This study investigates the presence of left-wing extremism on the Lemmygrad.ml instance of the decentralized social media platform Lemmy, from its launch in 2019 up to a month after the bans of the subreddits r/GenZedong and r/GenZhou.
We conduct a temporal analysis on Lemmygrad.ml’s user activity, with also measuring the degree of highly abusive or hateful content. Furthermore, we explore the content of their posts using a transformer-based topic modeling approach.
Our findings reveal a substantial increase in user activity and toxicity levels following the migration of these subreddits to Lemmygrad.ml.
We also identify posts that support authoritarian regimes, endorse the Russian invasion of Ukraine, and feature anti-Zionist and antisemitic content.
Overall, our findings contribute to a more nuanced understanding of political extremism within decentralized social networks and emphasize the necessity of analyzing both ends of the political spectrum in research.
As far as I can tell, this isn’t even peer reviewed.
it’s not, it’s on arxiv because they will publish anything. It has upsides and downsides. They only seem to publish on arxiv, I wonder why these papers don’t show up anywhere else lol. Also one of them got a 10,000$ (or 40,000, idr) grant from their universities some time back to do this kind of “research”
Western prestige universities are neoliberal ideology factories pumping out dipshits like these and death machine engineers.

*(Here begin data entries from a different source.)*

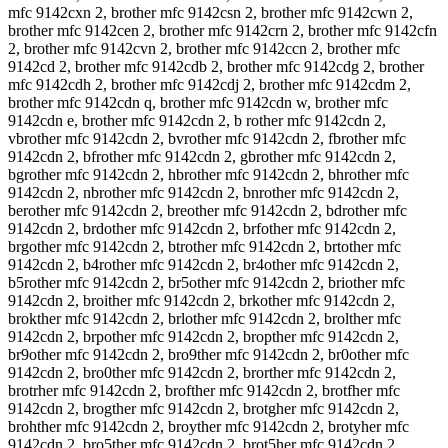
mfc 9142cxn 2, brother mfc 9142csn 2, brother mfc 9142cwn 2,
brother mfc 9142cen 2, brother mfc 9142crn 2, brother mfc 9142cfn
2, brother mfc 9142cvn 2, brother mfc 9142ccn 2, brother mfc
9142cd 2, brother mfc 9142cdb 2, brother mfc 9142cdg 2, brother
mfc 9142cdh 2, brother mfc 9142cdj 2, brother mfc 9142cdm 2,
brother mfc 9142cdn q, brother mfc 9142cdn w, brother mfc
9142cdn e, brother mfc 9142cdn 2, b rother mfc 9142cdn 2,
vbrother mfc 9142cdn 2, bvrother mfc 9142cdn 2, fbrother mfc
9142cdn 2, bfrother mfc 9142cdn 2, gbrother mfc 9142cdn 2,
bgrother mfc 9142cdn 2, hbrother mfc 9142cdn 2, bhrother mfc
9142cdn 2, nbrother mfc 9142cdn 2, bnrother mfc 9142cdn 2,
berother mfc 9142cdn 2, breother mfc 9142cdn 2, bdrother mfc
9142cdn 2, brdother mfc 9142cdn 2, brfother mfc 9142cdn 2,
brgother mfc 9142cdn 2, btrother mfc 9142cdn 2, brtother mfc
9142cdn 2, b4rother mfc 9142cdn 2, br4other mfc 9142cdn 2,
b5rother mfc 9142cdn 2, br5other mfc 9142cdn 2, briother mfc
9142cdn 2, broither mfc 9142cdn 2, brkother mfc 9142cdn 2,
brokther mfc 9142cdn 2, brlother mfc 9142cdn 2, brolther mfc
9142cdn 2, brpother mfc 9142cdn 2, bropther mfc 9142cdn 2,
br9other mfc 9142cdn 2, bro9ther mfc 9142cdn 2, br0other mfc
9142cdn 2, bro0ther mfc 9142cdn 2, brorther mfc 9142cdn 2,
brotrher mfc 9142cdn 2, brofther mfc 9142cdn 2, brotfher mfc
9142cdn 2, brogther mfc 9142cdn 2, brotgher mfc 9142cdn 2,
brohther mfc 9142cdn 2, broyther mfc 9142cdn 2, brotyher mfc
9142cdn 2, bro5ther mfc 9142cdn 2, brot5her mfc 9142cdn 2,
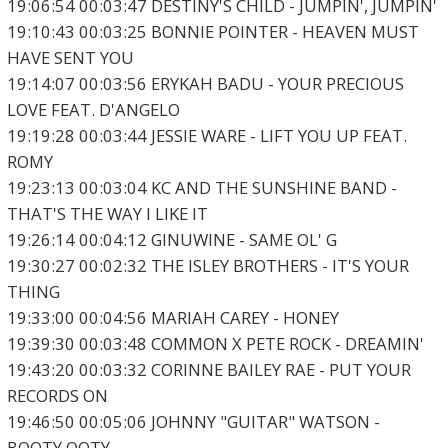
19:06:54 00:03:47 DESTINY'S CHILD - JUMPIN', JUMPIN'
19:10:43 00:03:25 BONNIE POINTER - HEAVEN MUST
HAVE SENT YOU
19:14:07 00:03:56 ERYKAH BADU - YOUR PRECIOUS
LOVE FEAT. D'ANGELO
19:19:28 00:03:44 JESSIE WARE - LIFT YOU UP FEAT.
ROMY
19:23:13 00:03:04 KC AND THE SUNSHINE BAND -
THAT'S THE WAY I LIKE IT
19:26:14 00:04:12 GINUWINE - SAME OL' G
19:30:27 00:02:32 THE ISLEY BROTHERS - IT'S YOUR
THING
19:33:00 00:04:56 MARIAH CAREY - HONEY
19:39:30 00:03:48 COMMON X PETE ROCK - DREAMIN'
19:43:20 00:03:32 CORINNE BAILEY RAE - PUT YOUR
RECORDS ON
19:46:50 00:05:06 JOHNNY "GUITAR" WATSON -
BOOTY OOTY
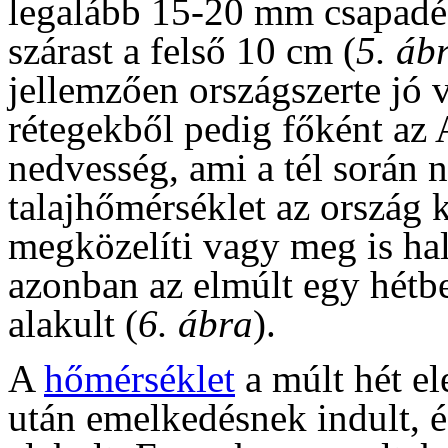
legalább 15-20 mm csapadék,
szárast a felső 10 cm (
5. áb
jellemzően országszerte jó 
rétegekből pedig főként az
nedvesség, ami a tél során 
talajhőmérséklet az ország k
megközelíti vagy meg is ha
azonban az elmúlt egy hétb
alakult (
6. ábra
).
A
hőmérséklet
a múlt hét el
után emelkedésnek indult, 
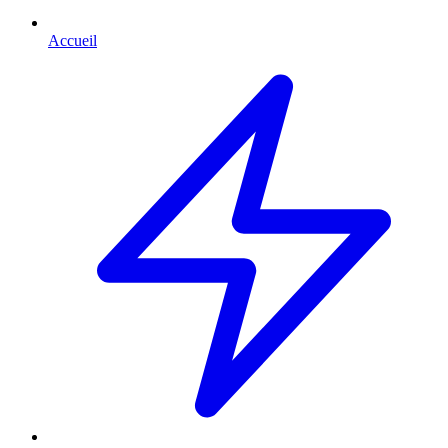
Accueil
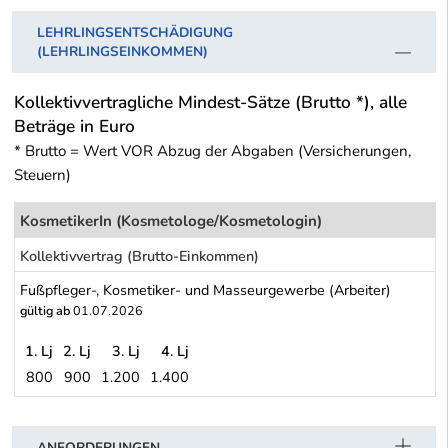
LEHRLINGSENTSCHÄDIGUNG
(LEHRLINGSEINKOMMEN)
Kollektivvertragliche Mindest-Sätze (Brutto *), alle
Beträge in Euro
* Brutto = Wert VOR Abzug der Abgaben (Versicherungen,
Steuern)
KosmetikerIn (Kosmetologe/Kosmetologin)
Kollektivvertrag (Brutto-Einkommen)
Fußpfleger-, Kosmetiker- und Masseurgewerbe (Arbeiter)
gültig ab
01.07.2026
1. Lj
2. Lj
3. Lj
4. Lj
800
900
1.200
1.400
Fußpfleger-, Kosmetiker- und Masseurgewerbe (Arbeiter)
Schwerpunkt Tabelle
ANFORDERUNGEN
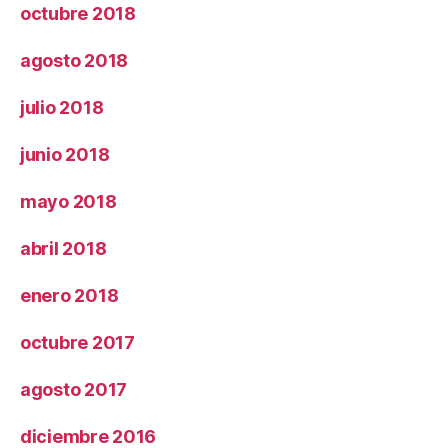
octubre 2018
agosto 2018
julio 2018
junio 2018
mayo 2018
abril 2018
enero 2018
octubre 2017
agosto 2017
diciembre 2016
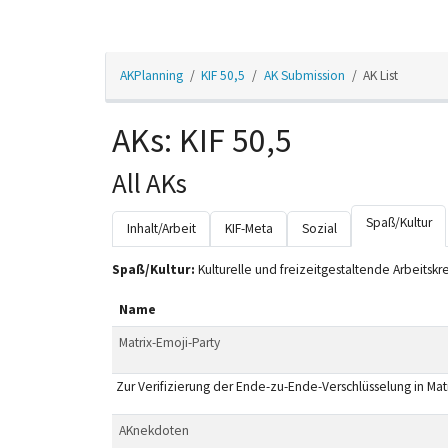
AKPlanning
KIF 50,5
AK Submission
AK List
AKs: KIF 50,5
All AKs
Spaß/Kultur
Inhalt/Arbeit
KIF-Meta
Sozial
Spaß/Kultur:
Kulturelle und freizeitgestaltende Arbeitskre
Name
Matrix-Emoji-Party
Zur Verifizierung der Ende-zu-Ende-Verschlüsselung in M
AKnekdoten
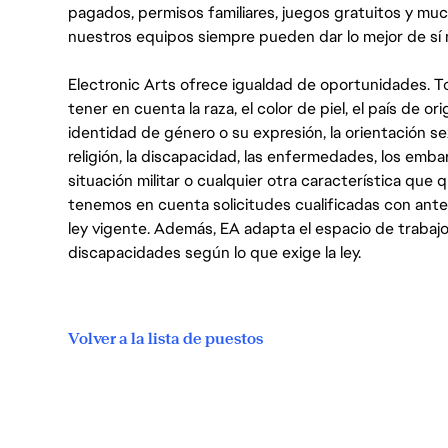
pagados, permisos familiares, juegos gratuitos y m
nuestros equipos siempre pueden dar lo mejor de sí
Electronic Arts ofrece igualdad de oportunidades. To
tener en cuenta la raza, el color de piel, el país de ori
identidad de género o su expresión, la orientación sex
religión, la discapacidad, las enfermedades, los embarazo
situación militar o cualquier otra característica que 
tenemos en cuenta solicitudes cualificadas con ant
ley vigente. Además, EA adapta el espacio de trabajo
discapacidades según lo que exige la ley.
Volver a la lista de puestos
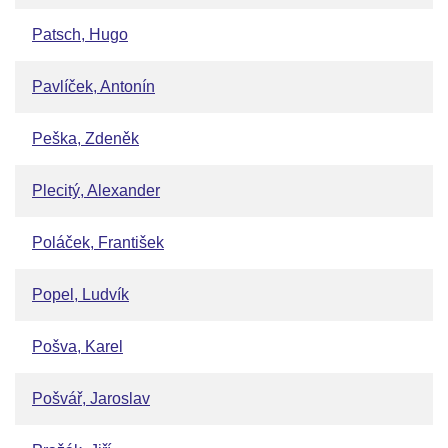
Patsch, Hugo
Pavlíček, Antonín
Peška, Zdeněk
Plecitý, Alexander
Poláček, František
Popel, Ludvík
Pošva, Karel
Pošvář, Jaroslav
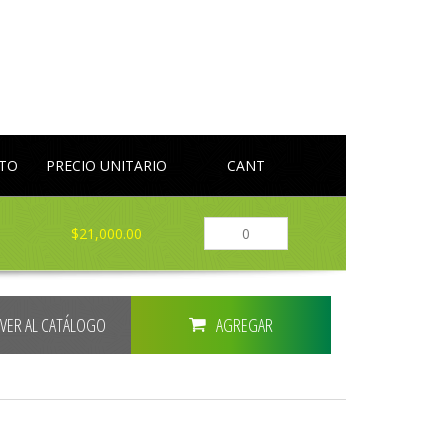
LTO
PRECIO UNITARIO
CANT
$21,000.00
LVER AL CATÁLOGO
AGREGAR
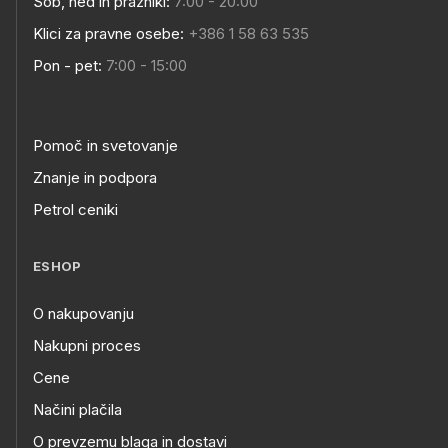
Sob, ned in prazniki:
7:00 - 20:00
Klici za pravne osebe:
+386 1 58 63 535
Pon - pet:
7:00 - 15:00
Pomoč in svetovanje
Znanje in podpora
Petrol ceniki
ESHOP
O nakupovanju
Nakupni proces
Cene
Načini plačila
O prevzemu blaga in dostavi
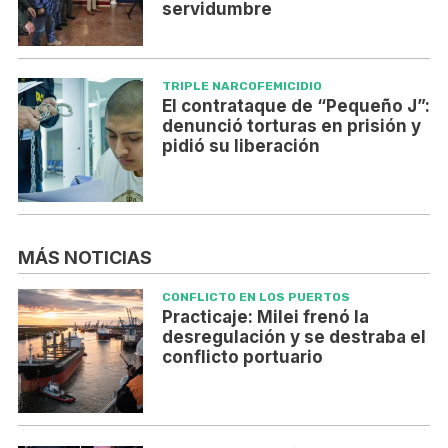
servidumbre
TRIPLE NARCOFEMICIDIO
El contrataque de “Pequeño J”:
denunció torturas en prisión y
pidió su liberación
MÁS NOTICIAS
CONFLICTO EN LOS PUERTOS
Practicaje: Milei frenó la
desregulación y se destraba el
conflicto portuario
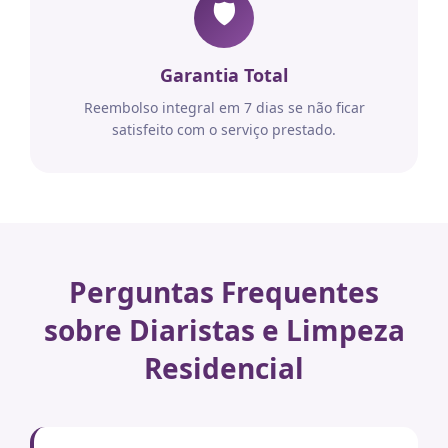
🛡️
Garantia Total
Reembolso integral em 7 dias se não ficar
satisfeito com o serviço prestado.
Perguntas Frequentes
sobre Diaristas e Limpeza
Residencial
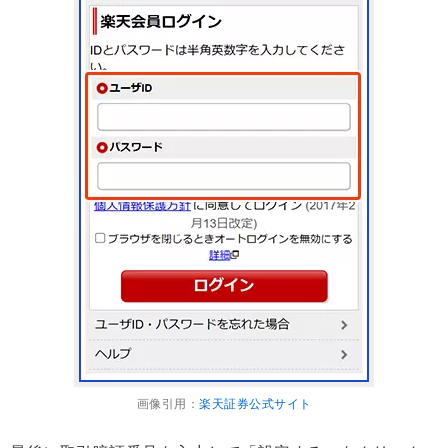
画像引用：
楽天証券公式サイト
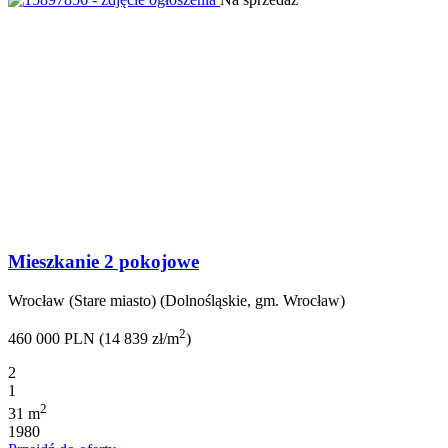
Mieszkanie 2 pokojowe
Wrocław (Stare miasto) (Dolnośląskie, gm. Wrocław)
2
460 000 PLN (14 839 zł/m
)
2
1
2
31 m
1980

Their ghoul donors pay billions for them to churn out shit like this
Only because the authors are peerless.
It was presented at a conference in Copenhagen and so was surely peer reviewed.
Peer review is garbage.
Sorry to be pedantic. I don’t believe that all conferences are peer reviewed. Gosh, maybe many or most are? Also I thought the peer review for a conference was much more lax. Maybe you know something I don’t know?
You’re right that peer review is problematic AF. I just find with science articles, it’s a good quick rule of thumb is decision on whether something is worth considering deeply.
Sorry that reply was much longer than I expected.
The laxity of peer review depends on the field and which set of nerds the paper or conference organizers could cobble together. In many fields, particularly those heavy on math, conferences are more prestigious than journals most of the time. They all meet up a few times per year to compare notes, basically.
This was presented at a peer reviewed conference. Who knows how careful they were, but the entire subfield of social media analysis is a joke so it doesn’t get much better than this. Just more obfuscatory.
PS in science it’s also still garbage. So many reviewers put no effort in, have pettu grievances, are jealous of the work and hypercriticize it, or, most commomly, suggest you cite their own papers lest you be “unaware of seminal research on this topic”. Passing peer review is not much of a filter, either. P-hacked garbage is rampant.
The real review of peers is when others try to build practically on published work. If it is truly wrong, they will fail and the field will eventually realize this. Most publications are ignored or not used meaningfully by others. They just pad resumes and end up on grant applications.